On 06/28/2011 03:01 PM, Sergey Beryozkin wrote:
> Hi Bill
>>
>> On 6/27/11 8:22 AM, Marek Potociar wrote:
>>> The assumption was that we need to be able to control the features up to the invocation level. Here's a potential use
>>> case:
>>>
>>
>> Controlling features per request would rarely, if ever, be used, IMO.
>>
>>
> I agree. Applying features to individual clients (and thus have its 'descendants' if any inheriting it) and also
> possibly the client runtime thus affecting all clients is easier to deal with. At least this is how thing work in CXF -
> I'm not biased here, it just seems effective and straightforward
>
> thanks, Sergey
I guess we need to look at it from the perspective of supported use-cases and programming models.
If we accept the fact that client instance is certainly the one that is most expensive to create and bootstrap (scanning
for providers, initialization of injection, setting up thread pools, etc.), creating a new client every time one needs a
different configuration does not seem particularly effective.

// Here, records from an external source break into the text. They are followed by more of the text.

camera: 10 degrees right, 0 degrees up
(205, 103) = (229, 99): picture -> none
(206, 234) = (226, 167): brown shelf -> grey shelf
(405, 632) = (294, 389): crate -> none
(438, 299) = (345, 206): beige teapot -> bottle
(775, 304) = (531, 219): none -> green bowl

Also, if we accept the fact that a single configuration may not necessarily be suitable for all the resources, it is
useful to provide an effective lightweight mechanism (resource link, invocation), where most of the bootstrapping and
initialization is reused from the client level and where the configuration is inherited, but it can be still further
customized to fit the communication needs of a particular resource or it's method.

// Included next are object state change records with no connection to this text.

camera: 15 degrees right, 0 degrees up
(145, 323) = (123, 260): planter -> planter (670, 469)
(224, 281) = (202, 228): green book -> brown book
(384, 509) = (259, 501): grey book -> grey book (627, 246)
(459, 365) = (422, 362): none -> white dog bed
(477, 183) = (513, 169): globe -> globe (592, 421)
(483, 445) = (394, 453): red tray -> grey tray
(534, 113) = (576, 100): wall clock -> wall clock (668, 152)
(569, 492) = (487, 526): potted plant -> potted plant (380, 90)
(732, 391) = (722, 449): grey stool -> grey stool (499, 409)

At the same time, we should try to avoid the problematic "singleton initialization" design pattern we used in JAX-RS 1.x
when the RuntimeDelegate was introduced. Currently it is causing huge issues in the containers (JavaEE, OSGi) if
multiple applications in the container have different requirements on the API implementation vendor or version. That's
why we should try to keep all the bootstrapping and expensive initialization encapsulated in a client *instance* and
have those instances completely separated from one another.
Marek
>
>>> // All communication on this client is audited by default
>>> client.register(AuditingFilter.class);
>>>
>>
>> By class isn't good enough as the filter may be a singleton that is initialized.